1 Kasım 2015 seçim sonuçlarına göre:
AK Parti : % 49,6
CHP : % 25
MHP : % 11,9
HDP : % 10,8
oranında oy almakla esasında medya, masonluk, jakobenizm, pozitivizm, liberalizm, sekularizm, lüks tüketim teşviki, erotizm, hedonist gençliği “hayatını yaşa” sloganıyla kadim kültürümüze karşı asileştiren, onu hedefsizleştiren, kadına özgürlük adı altında Tevhidi/Osmanlı geleneğine dayalı “anne” istismarı ile Türk-İslam nesli ve ailesini bozmaya yönelme gibi Batı medeniyetinin temel söylem ve uygulamalarına karşı “dondurduğunu” sandığı Türk–İslam ve Tevhidi/Osmanlı Devlet gelenekçiliği çizgisindeki Türk sağının kendi meydan okumasına çatmıştır.
Yine bu seçim esasında Türkiye’de bir etnik sorun olmadığını, ya da Kürt etnisitesi varlığının olmadığını ortaya koyan açık bir sonuç çıkarmıştır. Türk–İslam geleneğinden gelen Tevhidi-Osmanlı gelenekçi çizgisindeki düşünce/ilim adamlarının kendi özgün(tevhidi) sosyal düşünce bilgilerine dönerek yeni, özgün bilgi ürettiklerinde pozitivist sosyal bilim geleneğinin Kürtleri etnikleştirici bilgi kümelerinin hayali, sübjektif ve uydurma olduklarını öncelikle kendilerinin ortaya koymalarındaki sosyolojik sürecin uygunluğu, bu seçimlerle bir kez daha ortaya çıkmıştır.

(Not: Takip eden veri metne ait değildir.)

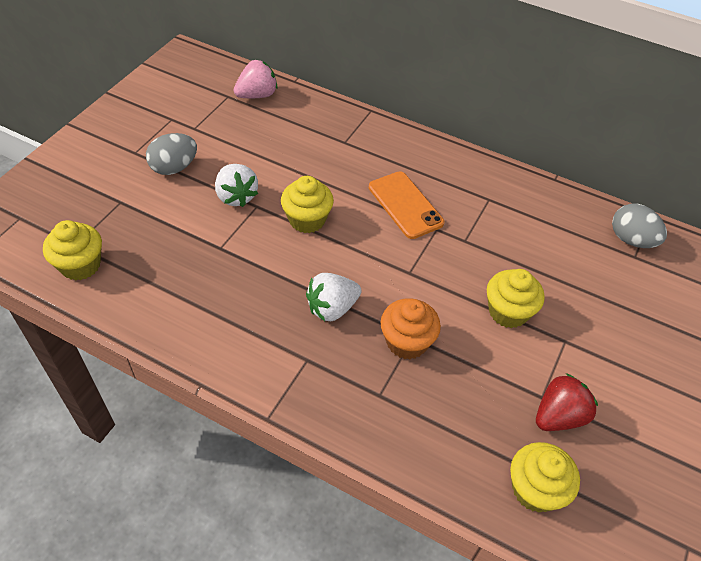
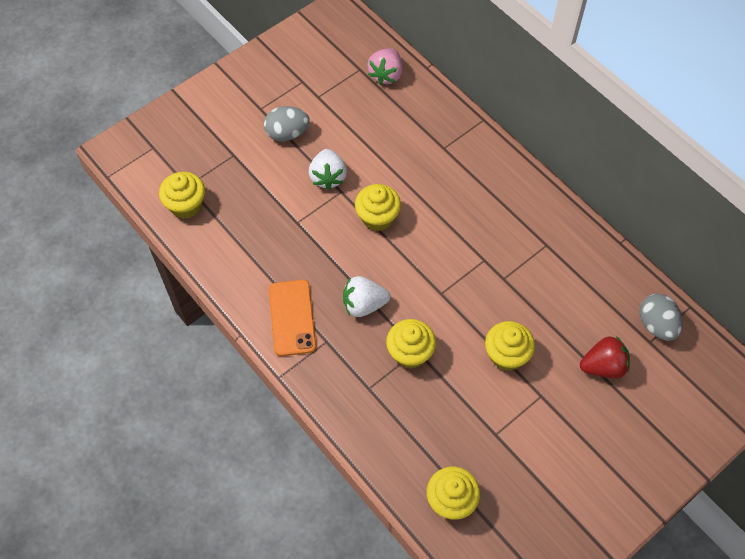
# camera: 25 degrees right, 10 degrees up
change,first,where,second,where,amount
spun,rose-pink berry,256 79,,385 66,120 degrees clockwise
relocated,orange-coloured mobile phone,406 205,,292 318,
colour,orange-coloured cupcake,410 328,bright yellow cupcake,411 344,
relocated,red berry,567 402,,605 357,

Sonuç olarak 1 Kasım 2015 seçimi en geniş manada; kendi medeniyet değerlerimizle ve Tevhidi sosyal düşünceye göre, sosyal ilimleri yeniden inşa etmeye gerek duyulduğunu ve bunun mümkünlüğünün halk nezdinde ortaya koyulmasını ifade etmektedir. 21. yüzyıl Yeni Türkiye’si de ancak bu özgün bilgi üretme anlayışına bağlı ilim adamlarının “dondurtulmuşluktan, sığdırtılmışlıktan ve tıkdırtılmışlıktan” çıkmalarından sonra Tevhidi-Osmanlı devletçi geleneğine göre yetiştirilmeleriyle mümkünlük taşımaktadır. Bütün bu yeni ilim adamları tiplerimizle, 21. yüzyıl özgünlüğündeki uyarlamalar eşliğinde Yeni Türkiye’nin, kültür ve düşüncedeki dönüşümle ortaya çıkması beklenebilir.